- [SOURCE TEXT]
Jackie Kennedy and David Ormsby-Gore (sunglasses) visit Angkor Wat, Cambodia, in 1967

Revealed: why Jackie turned down a besotted British lord

Jackie Kennedy's heart-rending letter: If ever I can find some healing and some comfort ... I can find that now — if the world will let us

Revealed: why Jackie turned down a besotted British lord

In the early years after her husband’s assassination, a heartbroken Jackie Kennedy turned to one of the late president John F Kennedy’s closest friends for comfort.

She and David Ormsby-Gore, who had just ended his term as Britain’s ambassador to the US, even travelled to Cambodia together in November 1967 in a highly publicised trip. There was much speculation they were romantically involved.

Less than a year later, the former first lady married Aristotle Onassis, a Greek shipping magnate 23 years older than her, in a decision that surprised many.

Now, a heart-wrenching, never-before-seen letter Jackie wrote to Ormsby-Gore reveals why she turned down his proposal — and decided to start over with Onassis instead.

“If ever I can find some healing and some comfort, it has to be with somebody who is not part of all my world of past and pain,” Jackie wrote to Ormsby-Gore, who had recently been widowed. “I can find that now — if the world will let us.”

The letter was among documents discovered last month at Ormsby-Gore’s family home in Wales, the New York Times reports. The 18 handwritten letters and one typed letter will be auctioned in London next month.

- [DATASET EXCERPT]

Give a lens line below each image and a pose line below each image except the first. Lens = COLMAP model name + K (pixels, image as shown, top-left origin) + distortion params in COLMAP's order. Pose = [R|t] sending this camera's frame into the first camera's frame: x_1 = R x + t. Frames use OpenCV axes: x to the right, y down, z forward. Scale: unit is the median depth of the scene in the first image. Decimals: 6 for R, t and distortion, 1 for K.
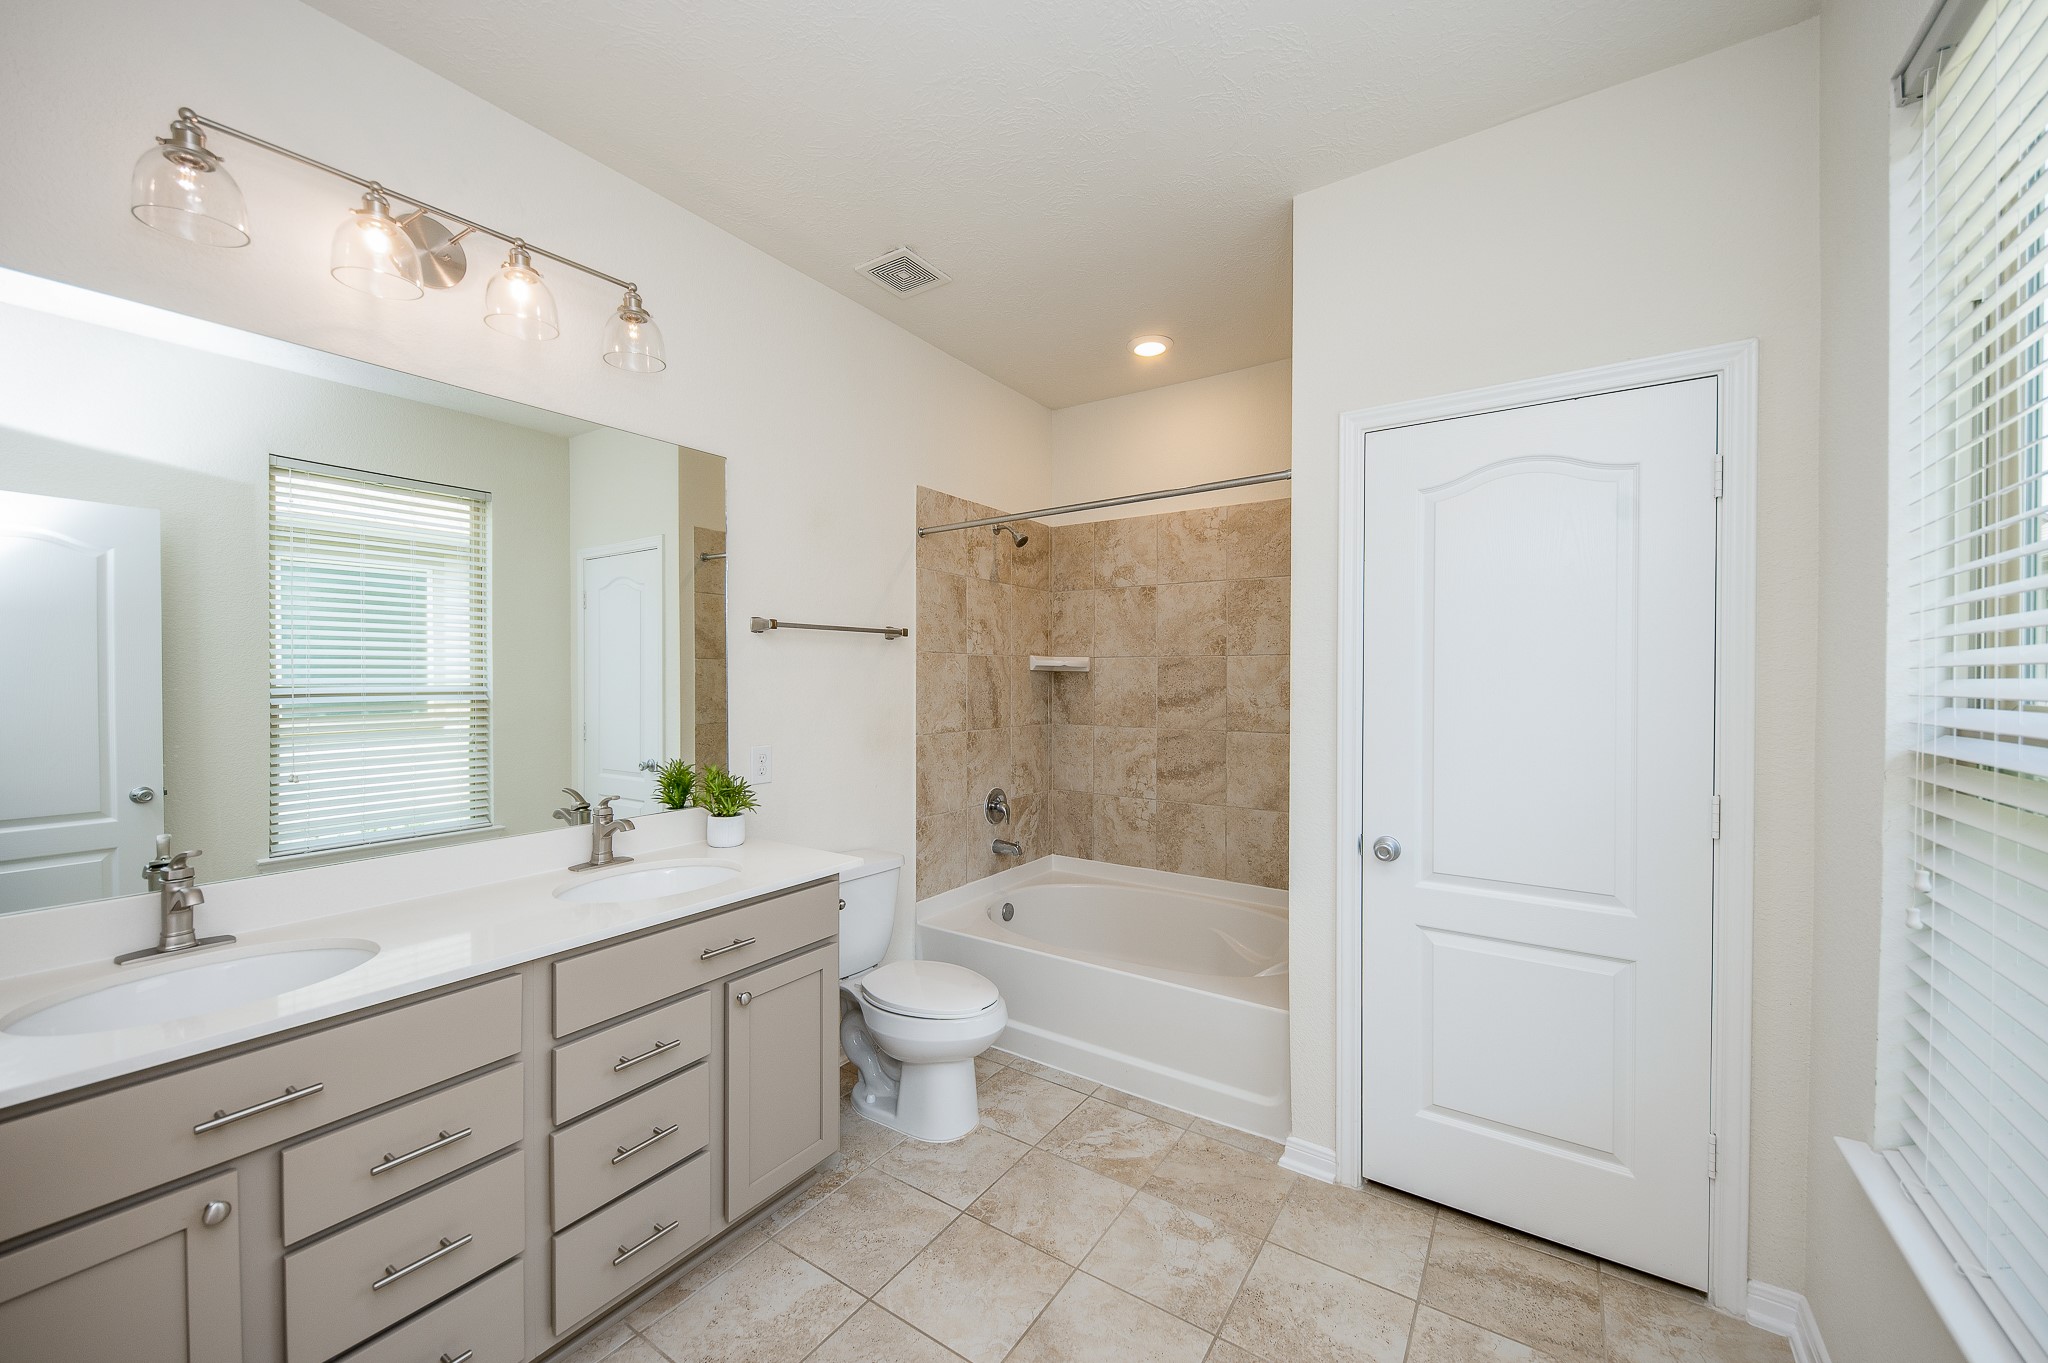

- [WORK REQUEST 1]
Answer these from the Jackie Kennedy article, one line each:
(a) In what month and year did Jackie Kennedy and David Ormsby-Gore travel to Cambodia?
(b) How many years older than Jackie was Aristotle Onassis?
(c) Where were the letters discovered?
- [WORK REQUEST 2] Return the passage of the Jackie Kennedy article from "In the early" up to and including "with Onassis instead.", word for word.

- [EXERCISE RESULT 1]
(a) November 1967
(b) 23 years
(c) At Ormsby-Gore's family home in Wales

- [EXERCISE RESULT 2]
In the early years after her husband’s assassination, a heartbroken Jackie Kennedy turned to one of the late president John F Kennedy’s closest friends for comfort.

She and David Ormsby-Gore, who had just ended his term as Britain’s ambassador to the US, even travelled to Cambodia together in November 1967 in a highly publicised trip. There was much speculation they were romantically involved.

Less than a year later, the former first lady married Aristotle Onassis, a Greek shipping magnate 23 years older than her, in a decision that surprised many.

Now, a heart-wrenching, never-before-seen letter Jackie wrote to Ormsby-Gore reveals why she turned down his proposal — and decided to start over with Onassis instead.